The characters are neglected by society, their quest for a societal status and food drives them to do all kinds of things to just remain in the training period as they want to avoid destitution. Given that it is a multi-layered plot, the narrator (Jaggesh) infuses tit-bits of stories to the viewer and seamlessly weaves them with the main plot. For example, the comedy scenes involving Nagaraj Murthy as a desperate king, who wants to build a mausoleum for his wife, are hilarious and signifies the hold on making the audience waiting for the intuitiveness of the next scene. Sudarshan has given a modification of a cool head who always emphasize Dharma, manager's role orchestrated by Sadananda, who is at his comical best.

The story progresses through the many travails of all the six apprentices, who fight for their place under the sun. This process takes them on a journey which transforms their previous meaningless lives into a completely different dimension. The plot also explores the many illegal activities that run behind the scenes in a mutt.

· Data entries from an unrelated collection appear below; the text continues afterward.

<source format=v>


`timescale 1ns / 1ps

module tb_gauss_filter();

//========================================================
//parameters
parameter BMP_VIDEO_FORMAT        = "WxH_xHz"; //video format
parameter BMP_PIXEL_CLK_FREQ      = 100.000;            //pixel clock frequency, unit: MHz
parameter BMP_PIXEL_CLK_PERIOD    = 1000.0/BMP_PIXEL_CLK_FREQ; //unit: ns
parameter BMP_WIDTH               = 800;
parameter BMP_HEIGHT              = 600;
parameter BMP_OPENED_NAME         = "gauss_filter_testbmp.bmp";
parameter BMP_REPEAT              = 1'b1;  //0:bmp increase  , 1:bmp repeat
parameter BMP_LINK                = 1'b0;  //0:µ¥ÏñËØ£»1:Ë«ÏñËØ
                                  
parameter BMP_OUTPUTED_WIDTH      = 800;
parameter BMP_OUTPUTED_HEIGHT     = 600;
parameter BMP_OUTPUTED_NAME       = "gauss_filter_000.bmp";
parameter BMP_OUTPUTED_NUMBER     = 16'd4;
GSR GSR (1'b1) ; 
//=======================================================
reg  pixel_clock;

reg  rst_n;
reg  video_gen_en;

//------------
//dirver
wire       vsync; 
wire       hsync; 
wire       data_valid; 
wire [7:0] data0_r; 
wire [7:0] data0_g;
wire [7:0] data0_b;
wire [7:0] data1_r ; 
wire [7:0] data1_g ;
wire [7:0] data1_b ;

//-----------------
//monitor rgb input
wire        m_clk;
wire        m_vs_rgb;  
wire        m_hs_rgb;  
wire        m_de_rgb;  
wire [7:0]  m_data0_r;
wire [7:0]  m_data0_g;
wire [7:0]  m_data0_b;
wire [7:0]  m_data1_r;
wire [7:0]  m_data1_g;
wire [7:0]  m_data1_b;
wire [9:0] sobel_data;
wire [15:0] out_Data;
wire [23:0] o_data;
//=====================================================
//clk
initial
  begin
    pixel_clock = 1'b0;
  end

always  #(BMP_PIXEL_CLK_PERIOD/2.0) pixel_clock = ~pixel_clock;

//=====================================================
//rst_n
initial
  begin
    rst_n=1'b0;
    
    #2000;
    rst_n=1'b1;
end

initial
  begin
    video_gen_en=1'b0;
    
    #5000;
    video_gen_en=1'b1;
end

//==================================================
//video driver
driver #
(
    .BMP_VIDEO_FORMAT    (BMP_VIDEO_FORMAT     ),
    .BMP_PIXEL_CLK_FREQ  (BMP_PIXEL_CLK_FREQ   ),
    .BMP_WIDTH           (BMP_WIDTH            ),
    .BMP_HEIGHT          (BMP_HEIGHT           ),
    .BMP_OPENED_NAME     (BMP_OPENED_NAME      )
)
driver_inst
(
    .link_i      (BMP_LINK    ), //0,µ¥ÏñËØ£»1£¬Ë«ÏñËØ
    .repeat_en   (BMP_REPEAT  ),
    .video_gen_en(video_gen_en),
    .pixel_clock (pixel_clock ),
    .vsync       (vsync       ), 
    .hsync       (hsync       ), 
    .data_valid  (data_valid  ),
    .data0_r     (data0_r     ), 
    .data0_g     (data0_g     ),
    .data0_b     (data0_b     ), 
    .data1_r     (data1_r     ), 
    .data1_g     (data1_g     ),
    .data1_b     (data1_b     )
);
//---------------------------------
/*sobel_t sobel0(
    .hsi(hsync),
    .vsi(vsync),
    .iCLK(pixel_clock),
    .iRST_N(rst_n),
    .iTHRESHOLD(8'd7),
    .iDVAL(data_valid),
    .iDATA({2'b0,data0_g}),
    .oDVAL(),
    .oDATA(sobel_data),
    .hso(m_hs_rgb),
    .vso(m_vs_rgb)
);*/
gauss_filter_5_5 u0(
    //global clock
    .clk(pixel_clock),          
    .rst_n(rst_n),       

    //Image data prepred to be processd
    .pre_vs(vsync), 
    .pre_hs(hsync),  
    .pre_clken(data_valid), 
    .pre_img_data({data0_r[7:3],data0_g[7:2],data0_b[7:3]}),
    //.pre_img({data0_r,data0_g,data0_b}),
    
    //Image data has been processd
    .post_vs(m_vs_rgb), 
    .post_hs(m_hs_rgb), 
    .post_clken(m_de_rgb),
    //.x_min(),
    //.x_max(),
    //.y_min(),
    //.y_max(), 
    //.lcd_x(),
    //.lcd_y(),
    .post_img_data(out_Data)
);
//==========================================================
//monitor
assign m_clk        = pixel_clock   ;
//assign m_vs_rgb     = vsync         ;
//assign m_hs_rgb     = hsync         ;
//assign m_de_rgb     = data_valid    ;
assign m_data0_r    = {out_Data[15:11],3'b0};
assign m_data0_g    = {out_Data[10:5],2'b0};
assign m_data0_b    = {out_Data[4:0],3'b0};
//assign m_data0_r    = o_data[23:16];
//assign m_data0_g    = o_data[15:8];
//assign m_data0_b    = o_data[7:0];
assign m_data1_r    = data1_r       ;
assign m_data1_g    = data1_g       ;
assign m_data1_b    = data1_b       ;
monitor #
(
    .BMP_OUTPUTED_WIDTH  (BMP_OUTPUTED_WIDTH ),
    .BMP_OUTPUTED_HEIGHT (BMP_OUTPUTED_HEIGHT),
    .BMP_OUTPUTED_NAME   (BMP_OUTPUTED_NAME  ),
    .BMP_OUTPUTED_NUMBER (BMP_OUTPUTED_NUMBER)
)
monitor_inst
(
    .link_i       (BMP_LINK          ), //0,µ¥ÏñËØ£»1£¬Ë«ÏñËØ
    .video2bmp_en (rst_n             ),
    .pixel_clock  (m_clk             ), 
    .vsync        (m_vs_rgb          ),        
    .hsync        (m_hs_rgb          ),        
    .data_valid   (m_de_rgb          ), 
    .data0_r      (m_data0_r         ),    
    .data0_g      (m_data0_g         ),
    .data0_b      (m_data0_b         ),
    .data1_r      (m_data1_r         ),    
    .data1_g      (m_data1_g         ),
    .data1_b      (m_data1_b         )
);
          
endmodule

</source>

In the end, Jaggesh and the others realize the true meaning of life, and they each adopt a profession best suited to their personality. Sister Martha is revealed to be a guardian angel for the financially ailing mutt when she donates a substantial amount of money for its betterment. The movie ends with Jaggesh thanking sister Martha, and Guruprasad and Sudarshan sharing a small but lively conversation about the outcome of the story.

== Production ==
The film began production on 14 January 2004 and was in production for two years. The film was shot in a matha near Thirthahalli during the monsoon season. G. V. Iyer and Vadiraj were supposed to be a part of the film but due to their untimely demise, the former was replaced by R. N. Sudarshan. Former police officer Girish Mattannavar was paid ₹1.25 lakh for his two day role. Due to Vadiraj's untimely demise, he couldn't act in the film.

==Soundtrack==
The film has six songs composed by V. Manohar and Udayaravi, with lyrics by K. R. Sitaram Shastri, V. Manohar, Chaturmukha and Kaviraj. They were sung by C. Ashwath, Gurukiran, B. Jayashree, Hemanth, Chetan and Chaitra H. G.

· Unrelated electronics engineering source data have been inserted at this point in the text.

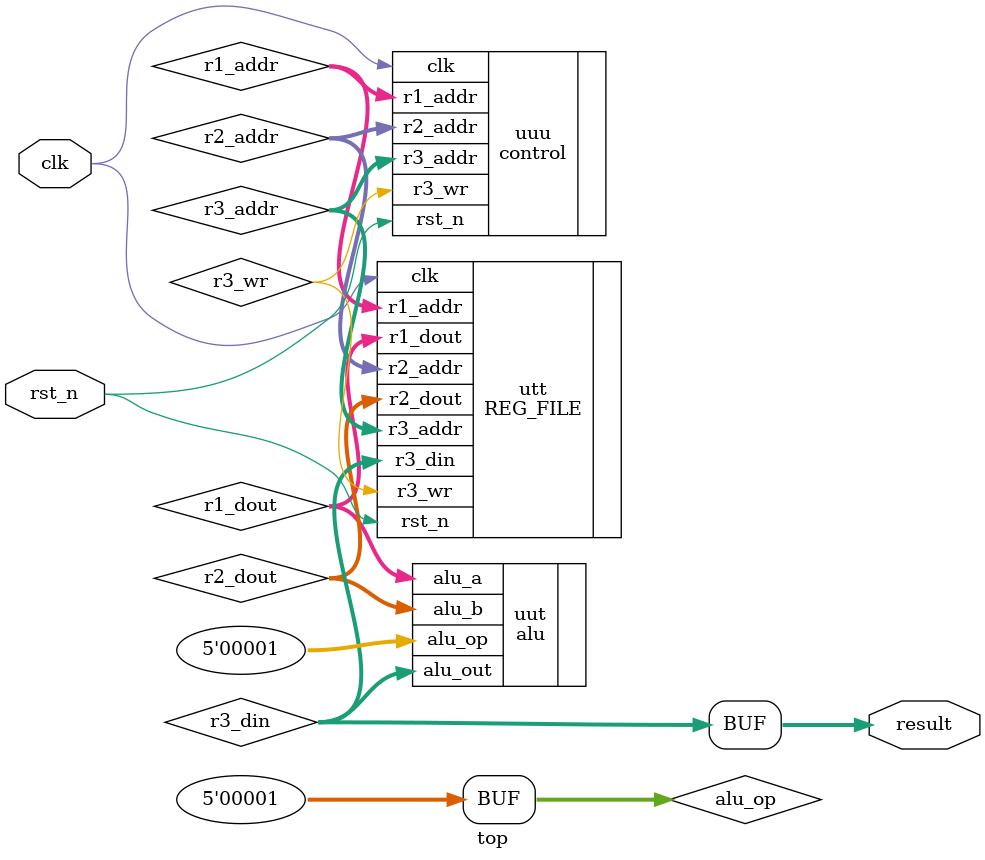
<source format=v>
`timescale 1ns / 1ps
module top(
input clk,
input rst_n,
output [31:0] result
    );
	assign result=r3_din;
   wire [4:0] alu_op;
	wire [31:0] r1_dout;
	wire [31:0] r2_dout;
	wire [31:0] r3_din;
	wire [4:0] r1_addr;
	wire [4:0] r2_addr;
	wire [4:0] r3_addr;
	wire r3_wr;
	assign alu_op=5'h01;
alu uut
(
.alu_a(r1_dout),
.alu_b(r2_dout),
.alu_op(alu_op),
.alu_out(r3_din)
);
REG_FILE utt(
.clk(clk),.rst_n(rst_n),.r1_addr(r1_addr),.r2_addr(r2_addr),.r3_addr(r3_addr),.r3_din(r3_din),.r3_wr(r3_wr),.r1_dout(r1_dout),.r2_dout(r2_dout)    );
control uuu(
.clk(clk),
.rst_n(rst_n),
.r1_addr(r1_addr),
.r2_addr(r2_addr),
.r3_addr(r3_addr),
.r3_wr(r3_wr)
);
endmodule

</source>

| No. | Title | Lyrics | Length |
|---|---|---|---|
| 1. | "Tappu Maadadauru" | V. Manohar | 4:21 |
| 2. | "Kajol Kappgilve" |  | 3:45 |
| 3. | "Gajavadana" |  | 2:00 |
| 4. | "Tandetayi" |  | 2:04 |
| 5. | "Wanted" |  | 3:35 |
| 6. | "Jayate Jayate" |  | 5:18 |

==Critical reception==
A critic from Chitraloka.com wrote, "The beauty of this film Mata is the fantastic selection of artistes. All of them have given the perfect timing required for this hilarious film with undercurrents". Deccan Herald wrote "The movie is hilarious, yet puts across its message effortlessly. The film could have been shortened a bit though".

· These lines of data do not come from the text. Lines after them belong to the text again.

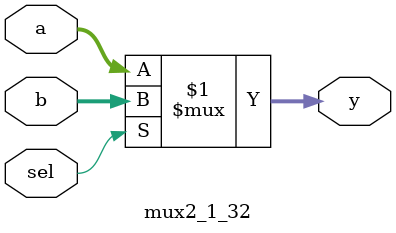
<source format=v>
module mux2_1_32 (
    input  [31:0] a,     // entrada 0
    input  [31:0] b,     // entrada 1
    input         sel,   // señal de selección
    output [31:0] y      // salida
);

    assign y = (sel) ? b : a;

endmodule

</source>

In 2022, a critic from News18 wrote that the movie was like a true vision of unrighteousness happening in a monastery and praised Jaggesh's performance.

==Controversy==
This movie took on a controversial color when Jaggesh was presented with the Karnataka State Film Award for Best Supporting Actor. Jaggesh publicly expressed his disappointment that he was chosen for the award for best supporting actor despite playing the lead role and decided to reject the state award.